## Begin Quoted passage

The wave of independent countries in that era was not because of the difficulty of governing. The colonial powers were largely exhausted as powers because of a little event called WWII.

There was also optimism that with self-rule, the colonized would develop their own internal institutions and come to have indigeneous populations every bit as capable of government as provided by a colonial apparatus.

There have been obvious failures of this plan, but also some great successes, including India, several East-African countries, and I think, ultimately, South Africa.

The Middle Eastern countries, for the most part, received independence in exchange for assistance against the Ottoman Empire, and actually are a generation ahead of most the rest of these nations.

Your post makes it sound as if these peoples are essentially ungovernable and incapable of creating anything for themselves but a succession of dictatorships.

I think they can develop a modern civil society. In fact, I think that they have to; we're all getting a little closer year by year, and a billion people simply can't be left to wallow in brutal dictatorships.

But the process of bringing these people into the modern world will not be a pretty one with scenes of happy delighted people dancing in fields with doves and lambs. Perhaps there will be occasional moments like that, but there will also be severe dislocations, and people who exploit those dislocations to commit atrocious acts.

Hardy Hardy:
...They had a brutal tyrant who treated the Shia and Kurds unfairly, but who nevertheless maintained order, with a secular government which treated women well. Hussein's secularism was why the CIA hired him and brought him into power in the first place, it was seen as a stabilizing influence in the area. Now Iraq is a bloodbath, complete chaos where rival fundamentalist groups compete to commit the largest and most shocking atrocities. Now there is a government where Islam is written into the constitution, and all that is left to be seen is which variety of Islam will ultimately lord it over the others. The future of Iraqi women, like that journalist, has never looked so bleak. Pathetic decision-making, with results which can only be said to be very, very sad.

## End Quoted passage

- [What you need to do]
A) Repeat the records word for word, starting at the line that contains "country: United States" and stopping after the last line of the records.
B) Pick up the commentary on postcolonial self-rule and Iraq from its final sentence and carry it forward.

## Begin Data in this exercise

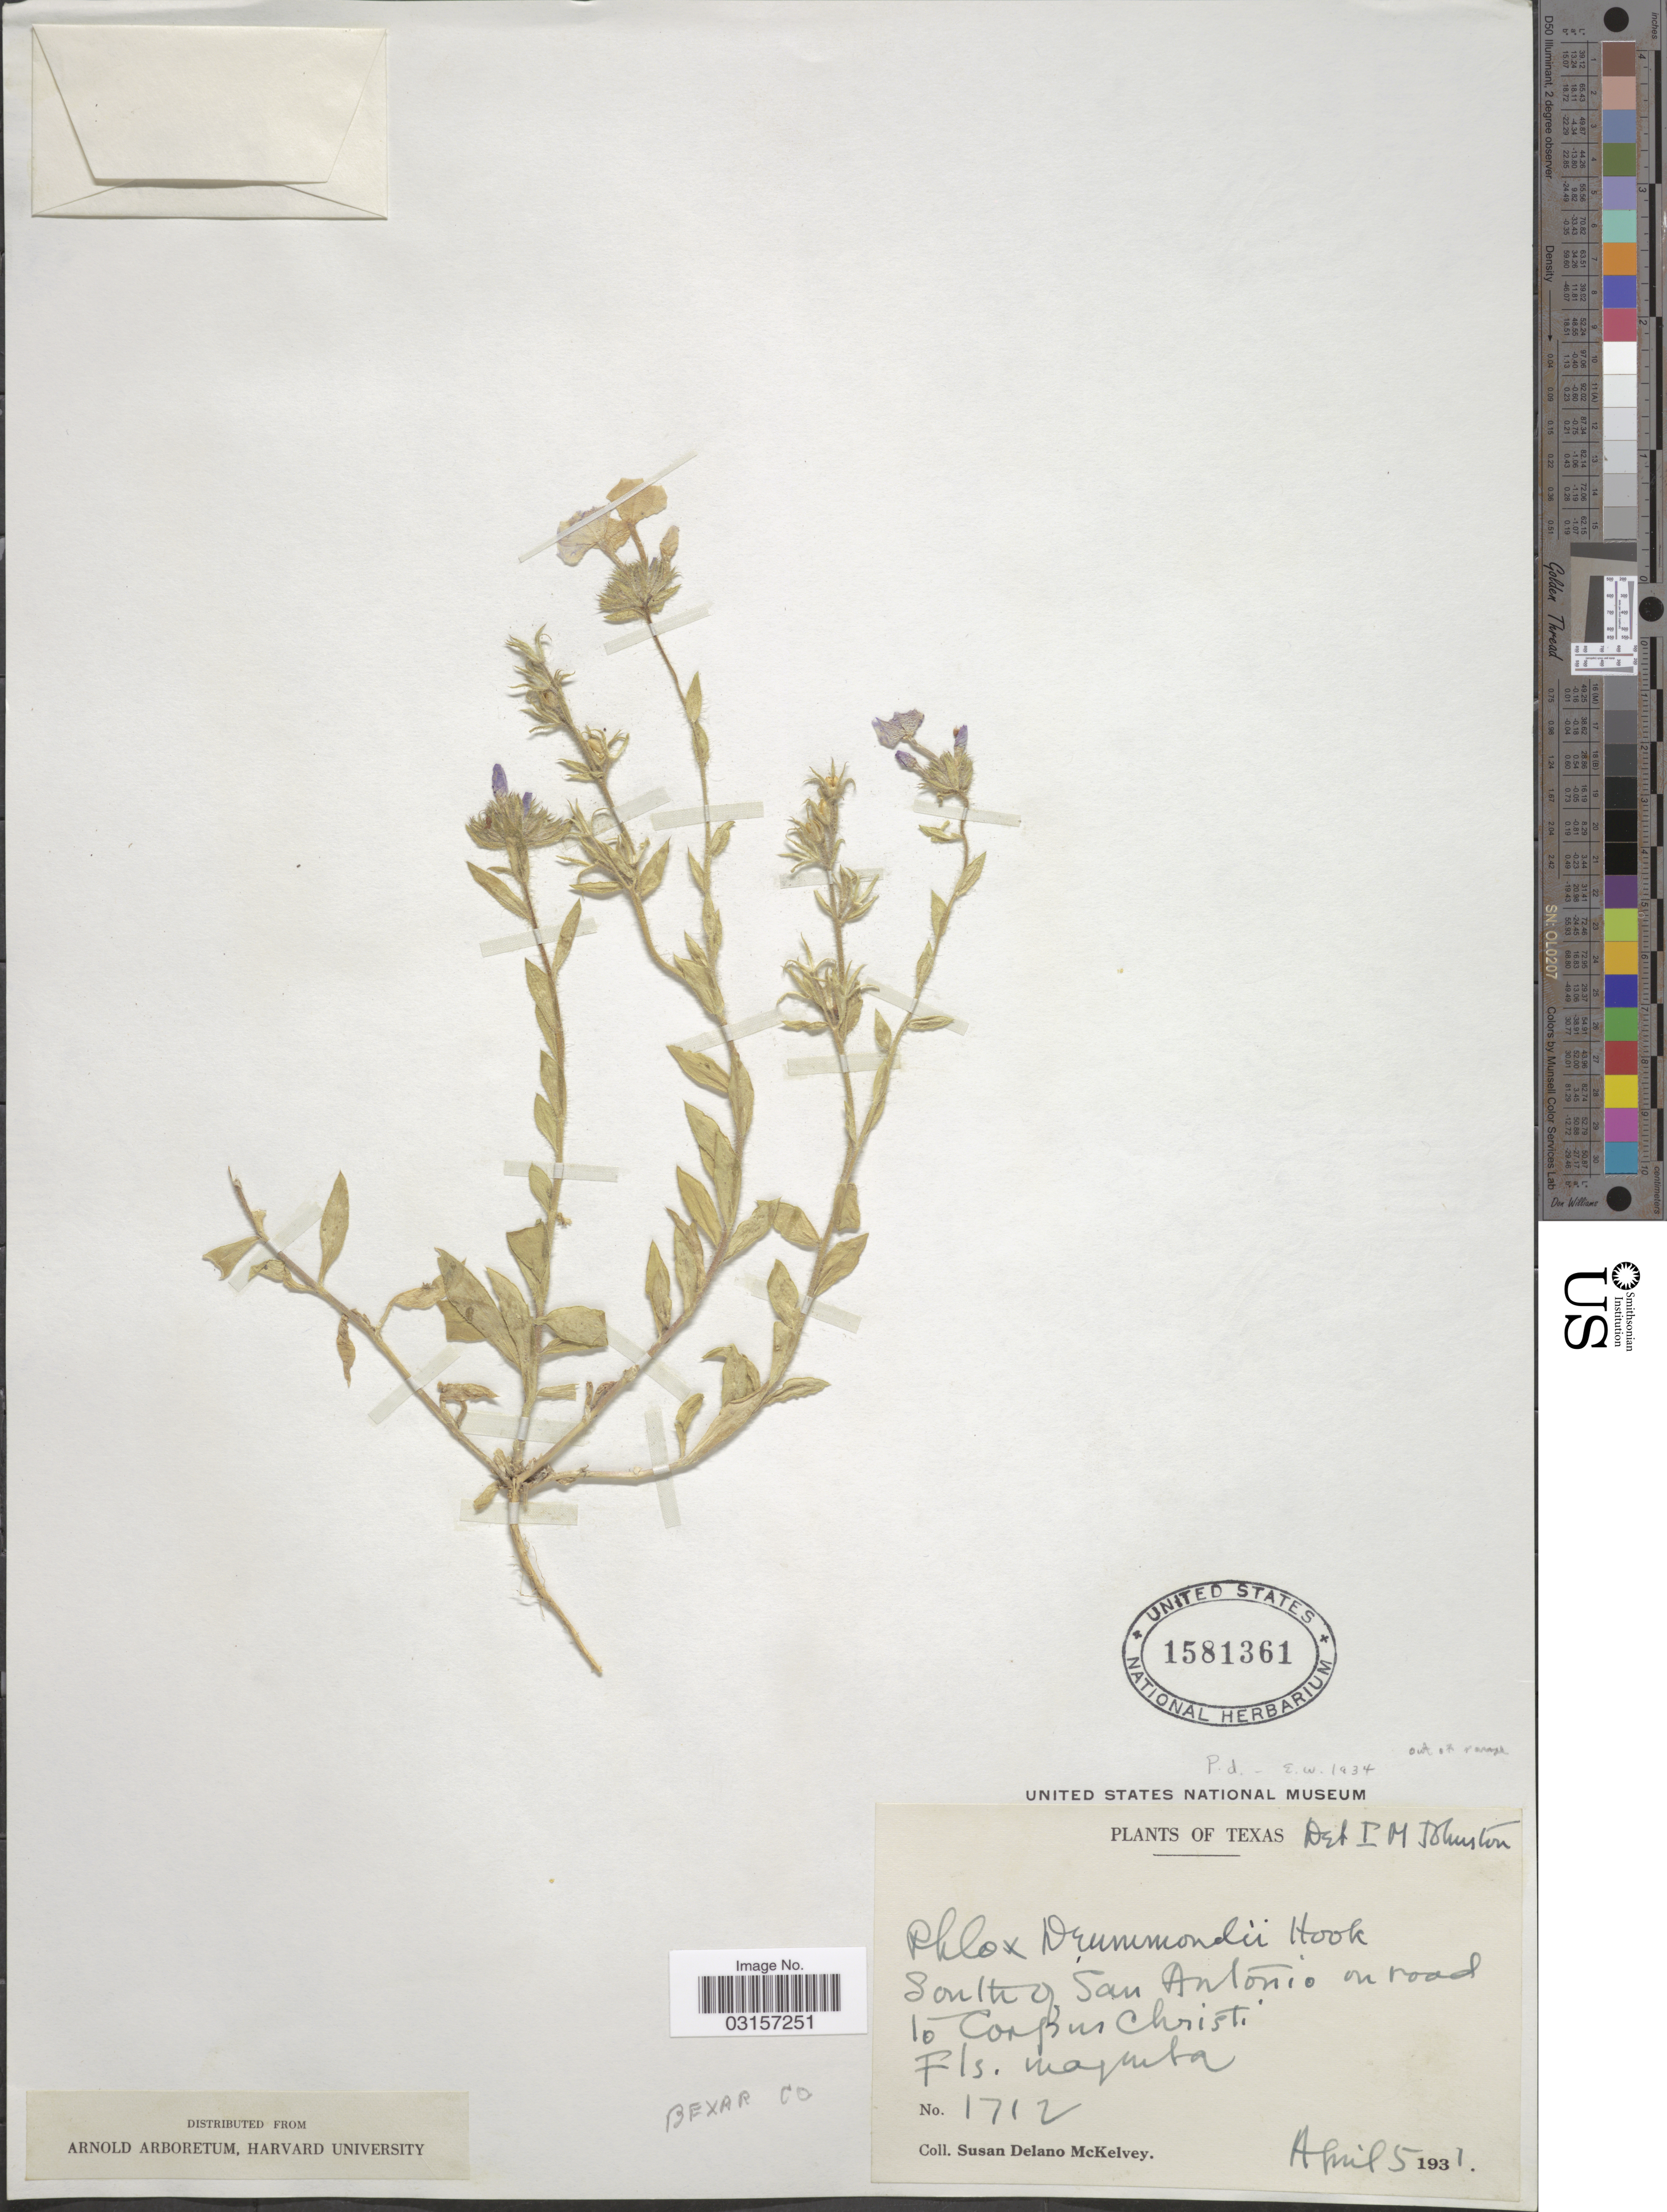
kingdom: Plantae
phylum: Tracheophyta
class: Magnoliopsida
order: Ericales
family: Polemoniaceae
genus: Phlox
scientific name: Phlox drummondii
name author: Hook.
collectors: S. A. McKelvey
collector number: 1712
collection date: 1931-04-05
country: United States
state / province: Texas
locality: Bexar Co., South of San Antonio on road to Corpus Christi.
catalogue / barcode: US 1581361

## End Data in this exercise

- [Exercise results]
A)
country: United States
state / province: Texas
locality: Bexar Co., South of San Antonio on road to Corpus Christi.
catalogue / barcode: US 1581361

B)
You make the old days seem pretty good, and the current times to be hopeless.

Perhaps it's a good time for a reminder :

$1:
The 1983 attack against Kurdish citizens belonging to the Barzani tribe, 8,000 of whom were rounded up by the regime in northern Iraq and executed in deserts at great distances from their homes.

The 1988 Anfal campaign, during which as many as 182,000 people disappeared. Most of the men were separated from their families and were executed in deserts in the west and southwest of Iraq. The remains of some of their wives and children have also been found in mass graves. A team of Human Rights Watch investigators determined, after analyzing eighteen tons of captured Iraqi documents, testing soil samples and carrying out interviews with more than 350 witnesses, that the attacks on the Kurdish people were characterized by gross violations of human rights, including mass executions and disappearances of many tens of thousands of noncombatants, widespread use of chemical weapons including Sarin, mustard gas and nerve agents that killed thousands, the arbitrary imprisoning of tens of thousands of women, children, and elderly people for months in conditions of extreme deprivation, forced displacement of hundreds of thousands of villagers after the demolition of their homes, and the wholesale destruction of nearly two thousand villages along with their schools, mosques, farms, and power stations.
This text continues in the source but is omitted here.